Siendo una
persona nacida un año después de los Acuerdos de Paz, la guerra siempre me sonó
como un hecho de historia en la que una serie de personajes ajenos a una
realidad habían tomado parte. Para mí, esas personas se dividían en dos bandos:
por un lado están los malos, que por una serie de características negativas,
buscan hacer el daño y obtener beneficios sin importar que el método afecte a
muchos. Por el otro lado, los buenos eran aquellos que hacían frente e
intentaban evitar más daños impidiendo el plan de los malos.
Obviamente vivía
en la dulce y peligrosa inocencia de considerar las guerras como hechos lejanos
de mi realidad, donde los participantes solo eran personajes. Se me hacía
difícil creer que las mismas personas que eran capaces de realizar actos tan
crueles, sin interés en los mal llamados “daños colaterales”, eran como las
personas que yo conocía en mi diario vivir. No niego la posibilidad de que la
dificultad para dejar de lado esta noción sea un hecho muy propio y personal,
que pueda ser compartido por muchos, pero que no es una norma.
Han sido varios
momentos de mi vida los que han ido quebrando esta ilusión, y mi más reciente
momento de cambio fue mientras leía a Christian Gerlach en su libro Sociedades Extremadamente Violentas
(Fondo de Cultura Económica, México, 2015).

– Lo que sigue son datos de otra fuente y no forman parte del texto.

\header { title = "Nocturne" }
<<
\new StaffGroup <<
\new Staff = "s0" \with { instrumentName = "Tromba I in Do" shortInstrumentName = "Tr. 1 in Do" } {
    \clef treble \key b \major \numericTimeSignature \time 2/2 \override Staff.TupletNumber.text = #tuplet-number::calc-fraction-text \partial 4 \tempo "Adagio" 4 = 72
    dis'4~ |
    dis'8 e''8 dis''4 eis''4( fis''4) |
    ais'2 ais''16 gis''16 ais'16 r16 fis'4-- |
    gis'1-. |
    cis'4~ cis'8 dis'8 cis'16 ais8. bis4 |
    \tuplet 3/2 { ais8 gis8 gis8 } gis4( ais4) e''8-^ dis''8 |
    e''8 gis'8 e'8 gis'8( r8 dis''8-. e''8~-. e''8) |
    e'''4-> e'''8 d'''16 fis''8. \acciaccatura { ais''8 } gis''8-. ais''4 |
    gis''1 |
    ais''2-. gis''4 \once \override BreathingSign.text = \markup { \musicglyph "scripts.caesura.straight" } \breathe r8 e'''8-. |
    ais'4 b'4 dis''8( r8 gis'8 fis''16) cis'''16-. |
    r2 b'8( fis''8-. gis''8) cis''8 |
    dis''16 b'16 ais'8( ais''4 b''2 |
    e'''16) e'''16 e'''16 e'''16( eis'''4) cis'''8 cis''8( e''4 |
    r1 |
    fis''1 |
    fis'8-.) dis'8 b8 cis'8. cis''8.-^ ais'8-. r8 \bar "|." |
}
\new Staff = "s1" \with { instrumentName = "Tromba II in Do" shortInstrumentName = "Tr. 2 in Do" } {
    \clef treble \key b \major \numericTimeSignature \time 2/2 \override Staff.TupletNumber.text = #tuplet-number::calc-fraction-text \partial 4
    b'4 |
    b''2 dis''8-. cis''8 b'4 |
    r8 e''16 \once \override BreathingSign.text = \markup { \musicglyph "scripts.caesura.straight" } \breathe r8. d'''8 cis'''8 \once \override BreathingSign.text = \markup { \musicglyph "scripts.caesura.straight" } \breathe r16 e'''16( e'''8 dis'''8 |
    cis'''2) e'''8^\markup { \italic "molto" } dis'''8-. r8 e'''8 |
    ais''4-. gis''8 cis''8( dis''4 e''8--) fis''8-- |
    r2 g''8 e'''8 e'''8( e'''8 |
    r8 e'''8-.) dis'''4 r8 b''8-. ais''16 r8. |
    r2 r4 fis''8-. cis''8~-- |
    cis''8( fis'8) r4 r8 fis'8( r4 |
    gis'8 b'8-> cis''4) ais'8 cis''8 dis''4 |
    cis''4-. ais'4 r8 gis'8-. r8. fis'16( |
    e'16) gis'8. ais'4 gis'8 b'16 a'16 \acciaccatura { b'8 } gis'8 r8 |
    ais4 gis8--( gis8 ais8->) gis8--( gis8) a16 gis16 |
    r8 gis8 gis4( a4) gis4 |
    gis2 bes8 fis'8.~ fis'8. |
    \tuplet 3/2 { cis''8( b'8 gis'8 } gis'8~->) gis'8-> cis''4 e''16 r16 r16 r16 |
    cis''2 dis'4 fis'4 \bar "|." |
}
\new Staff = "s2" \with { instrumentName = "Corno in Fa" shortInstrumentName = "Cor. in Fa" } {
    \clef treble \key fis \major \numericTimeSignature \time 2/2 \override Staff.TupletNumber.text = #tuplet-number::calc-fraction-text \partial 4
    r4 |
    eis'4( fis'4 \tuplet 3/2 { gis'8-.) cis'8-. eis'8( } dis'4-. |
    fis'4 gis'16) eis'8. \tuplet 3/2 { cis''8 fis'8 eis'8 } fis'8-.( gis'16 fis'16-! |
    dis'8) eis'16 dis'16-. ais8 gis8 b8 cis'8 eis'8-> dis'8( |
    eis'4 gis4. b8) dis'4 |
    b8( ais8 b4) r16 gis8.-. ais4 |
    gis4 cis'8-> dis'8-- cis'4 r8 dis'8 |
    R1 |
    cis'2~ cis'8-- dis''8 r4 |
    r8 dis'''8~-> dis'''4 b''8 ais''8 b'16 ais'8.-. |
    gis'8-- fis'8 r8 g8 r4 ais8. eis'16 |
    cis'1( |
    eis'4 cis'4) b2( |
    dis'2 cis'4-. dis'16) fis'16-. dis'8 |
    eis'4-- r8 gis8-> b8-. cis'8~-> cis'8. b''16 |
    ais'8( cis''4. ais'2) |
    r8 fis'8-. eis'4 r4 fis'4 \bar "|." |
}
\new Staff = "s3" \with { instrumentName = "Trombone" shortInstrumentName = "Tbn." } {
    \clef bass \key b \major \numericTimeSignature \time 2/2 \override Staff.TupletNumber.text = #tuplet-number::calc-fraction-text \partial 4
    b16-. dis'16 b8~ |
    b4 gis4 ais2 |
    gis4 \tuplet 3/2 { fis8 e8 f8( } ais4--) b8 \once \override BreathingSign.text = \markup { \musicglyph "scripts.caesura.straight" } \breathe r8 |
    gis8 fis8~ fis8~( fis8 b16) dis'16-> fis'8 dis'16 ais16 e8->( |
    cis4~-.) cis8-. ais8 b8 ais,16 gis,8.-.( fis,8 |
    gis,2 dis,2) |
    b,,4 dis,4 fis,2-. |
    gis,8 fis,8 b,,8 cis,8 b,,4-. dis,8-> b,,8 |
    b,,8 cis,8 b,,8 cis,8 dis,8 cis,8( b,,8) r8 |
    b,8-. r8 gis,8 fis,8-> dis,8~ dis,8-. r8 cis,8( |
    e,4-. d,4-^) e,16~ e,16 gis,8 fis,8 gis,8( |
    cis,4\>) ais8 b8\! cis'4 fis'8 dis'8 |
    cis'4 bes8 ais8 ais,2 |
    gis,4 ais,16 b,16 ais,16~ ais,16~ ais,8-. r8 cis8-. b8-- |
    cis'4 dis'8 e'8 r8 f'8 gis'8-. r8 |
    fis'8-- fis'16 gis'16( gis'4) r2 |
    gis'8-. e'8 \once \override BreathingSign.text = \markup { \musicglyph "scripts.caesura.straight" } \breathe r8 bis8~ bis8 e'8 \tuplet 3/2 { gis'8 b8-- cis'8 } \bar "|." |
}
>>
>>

En este libro presenta una serie de casos para explicar su propuesta teórica, presentada
a partir del abordaje de diferentes sociedades en sus momentos de más altos
niveles de violencia por parte de diferentes grupos hacia personas no
combatientes. En el primer capítulo hace un reencuentro histórico de la masacre
de supuestos comunistas en Indonesia durante 1965 y 1966. En esta masacre se
estiman 500,000 muertos (o más del millón) en un plazo de poco más de 3 meses.

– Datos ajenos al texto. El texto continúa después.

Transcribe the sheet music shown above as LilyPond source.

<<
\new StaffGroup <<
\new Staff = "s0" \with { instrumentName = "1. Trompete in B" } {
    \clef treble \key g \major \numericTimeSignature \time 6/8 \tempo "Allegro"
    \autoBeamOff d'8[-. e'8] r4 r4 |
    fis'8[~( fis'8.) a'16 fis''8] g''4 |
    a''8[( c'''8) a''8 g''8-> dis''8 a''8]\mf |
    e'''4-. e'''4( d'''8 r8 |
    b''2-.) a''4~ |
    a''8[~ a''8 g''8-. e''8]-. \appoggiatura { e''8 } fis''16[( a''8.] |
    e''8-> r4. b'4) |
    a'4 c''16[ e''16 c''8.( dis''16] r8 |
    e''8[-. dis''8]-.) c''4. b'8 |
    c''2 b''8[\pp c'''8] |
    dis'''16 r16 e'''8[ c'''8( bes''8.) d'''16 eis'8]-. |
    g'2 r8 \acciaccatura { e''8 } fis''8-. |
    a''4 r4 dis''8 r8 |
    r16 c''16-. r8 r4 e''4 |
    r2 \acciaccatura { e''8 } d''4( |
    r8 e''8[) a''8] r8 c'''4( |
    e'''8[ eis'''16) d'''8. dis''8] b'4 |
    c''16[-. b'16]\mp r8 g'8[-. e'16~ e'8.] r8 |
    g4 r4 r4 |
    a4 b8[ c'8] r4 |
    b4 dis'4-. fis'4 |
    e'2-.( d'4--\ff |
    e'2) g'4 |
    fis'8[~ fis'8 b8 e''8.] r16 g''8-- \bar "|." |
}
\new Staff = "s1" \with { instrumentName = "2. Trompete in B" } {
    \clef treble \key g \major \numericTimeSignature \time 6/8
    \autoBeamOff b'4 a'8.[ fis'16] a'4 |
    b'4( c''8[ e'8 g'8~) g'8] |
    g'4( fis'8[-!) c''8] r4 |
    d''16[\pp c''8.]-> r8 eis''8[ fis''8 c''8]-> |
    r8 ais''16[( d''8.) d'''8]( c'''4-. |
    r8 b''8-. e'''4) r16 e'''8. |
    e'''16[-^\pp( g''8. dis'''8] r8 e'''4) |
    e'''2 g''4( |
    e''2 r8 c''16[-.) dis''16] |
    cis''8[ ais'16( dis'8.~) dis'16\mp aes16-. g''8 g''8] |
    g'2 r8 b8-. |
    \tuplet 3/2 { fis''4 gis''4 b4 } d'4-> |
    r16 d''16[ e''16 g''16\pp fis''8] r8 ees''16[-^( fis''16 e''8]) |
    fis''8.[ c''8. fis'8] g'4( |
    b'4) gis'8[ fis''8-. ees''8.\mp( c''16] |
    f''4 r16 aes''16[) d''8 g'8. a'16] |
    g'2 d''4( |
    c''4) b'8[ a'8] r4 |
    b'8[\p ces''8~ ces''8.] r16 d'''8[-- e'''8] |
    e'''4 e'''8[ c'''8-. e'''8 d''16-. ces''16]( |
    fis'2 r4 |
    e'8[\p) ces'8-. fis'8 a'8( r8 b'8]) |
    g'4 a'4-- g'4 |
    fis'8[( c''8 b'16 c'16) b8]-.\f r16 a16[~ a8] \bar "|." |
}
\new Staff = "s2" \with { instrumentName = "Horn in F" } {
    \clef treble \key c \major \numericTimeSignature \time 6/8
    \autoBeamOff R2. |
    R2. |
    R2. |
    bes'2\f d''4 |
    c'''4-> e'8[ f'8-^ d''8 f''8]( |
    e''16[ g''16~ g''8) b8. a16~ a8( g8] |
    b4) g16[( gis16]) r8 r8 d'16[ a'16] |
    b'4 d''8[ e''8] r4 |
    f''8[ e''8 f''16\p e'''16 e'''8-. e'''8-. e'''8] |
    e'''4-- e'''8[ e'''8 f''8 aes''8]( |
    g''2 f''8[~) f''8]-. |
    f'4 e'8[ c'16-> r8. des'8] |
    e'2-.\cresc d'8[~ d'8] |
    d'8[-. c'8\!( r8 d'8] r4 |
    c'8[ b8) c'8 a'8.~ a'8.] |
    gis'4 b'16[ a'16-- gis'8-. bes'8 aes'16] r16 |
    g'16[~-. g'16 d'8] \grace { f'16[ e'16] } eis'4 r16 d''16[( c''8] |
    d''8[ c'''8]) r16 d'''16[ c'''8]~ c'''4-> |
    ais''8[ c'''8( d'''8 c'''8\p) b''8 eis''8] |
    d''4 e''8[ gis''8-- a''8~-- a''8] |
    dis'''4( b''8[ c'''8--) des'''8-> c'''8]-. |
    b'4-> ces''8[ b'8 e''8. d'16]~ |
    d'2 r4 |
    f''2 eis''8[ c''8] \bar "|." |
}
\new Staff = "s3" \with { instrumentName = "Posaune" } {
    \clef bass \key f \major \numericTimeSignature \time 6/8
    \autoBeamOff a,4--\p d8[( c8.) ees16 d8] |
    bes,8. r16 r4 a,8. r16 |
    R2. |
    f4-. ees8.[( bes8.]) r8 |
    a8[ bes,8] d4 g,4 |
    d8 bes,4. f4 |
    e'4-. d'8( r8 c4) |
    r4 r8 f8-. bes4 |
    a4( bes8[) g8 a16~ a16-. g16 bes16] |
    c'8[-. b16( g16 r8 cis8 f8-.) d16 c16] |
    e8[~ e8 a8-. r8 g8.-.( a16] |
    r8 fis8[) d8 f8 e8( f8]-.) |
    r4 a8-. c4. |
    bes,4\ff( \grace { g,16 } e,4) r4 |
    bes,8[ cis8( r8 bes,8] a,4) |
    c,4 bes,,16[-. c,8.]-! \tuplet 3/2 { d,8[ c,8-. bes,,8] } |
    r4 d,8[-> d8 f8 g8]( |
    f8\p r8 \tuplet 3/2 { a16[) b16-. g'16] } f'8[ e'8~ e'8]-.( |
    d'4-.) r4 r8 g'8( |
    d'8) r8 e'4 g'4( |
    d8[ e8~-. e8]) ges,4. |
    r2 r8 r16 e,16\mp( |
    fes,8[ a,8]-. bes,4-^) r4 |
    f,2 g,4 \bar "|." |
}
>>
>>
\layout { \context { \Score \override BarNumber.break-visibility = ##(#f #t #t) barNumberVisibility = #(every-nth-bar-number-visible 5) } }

Esto me hizo cuestionarme constantemente: ¿existen tantas personas dispuestas a
tanto daño y brutalidad? ¿Es esta realidad ajena a nosotros? ¿Ajena a mí?
Ahora más de uno
ha de preguntarse (y yo también lo hice) qué era lo que me afectaba tanto de
ese relato. Siendo salvadoreña y habiendo vivido mis años de lucidez rodeada de
niveles de violencia que aumentaban cada vez más, considero que en parte se
debía a que, en el caso de Indonesia, me generaba tanto impacto la cantidad de
muertos en un período tan corto de tiempo, pero definitivamente no era
solamente eso. Unido a esto, la cercanía en el tiempo me pareció abrumante.
Pensar que antes de los años en lo que ocurrió la matanza nacieron personas que
todavía siguen vivas, entre ellos mis padres. Este dato en particular rompió
con la idea que las barbaridades humanas ocurrieron muchos años atrás. Pero
tampoco sé por qué eso me asombra si la guerra en el país, con sus respectivos
atropellos de los derechos humanos, ocurrió en los años ochenta y si la situación
actual ocurre día a día.
La respuesta es
clara: todavía ahora vivo alejada de esa realidad y he estado alejada en gran
medida de las consecuencias de la guerra civil. Vivo en lo que reconozco como
una burbuja. Ese es mi privilegio, el que me permite asombrarme de los hechos
que ocurren aquí, que suceden en otros lados o que ocurrieron tiempo atrás.
Y a pesar de eso,
en esa burbuja encuentro evidencia para creer en los hechos de barbarie. Son
todas y cada una de las conductas empapadas de violencia, incluso aquellos
comentarios y expresiones de mi sociedad. Frases que llenan conversaciones, que
se ven en los comentarios de las redes sociales o en las páginas de noticias.
Todo eso me ayuda a creer en las sociedades violentas, en las masacres. A pesar
que las sociedades no son inherentemente violentas, no es completamente difícil
que lo sean. Lastimosamente a muchas personas no les faltan ganas, sino que les
faltan medios y la validación social para realizar masacres. No les demos la
validación, no aceptemos el odio y la violencia.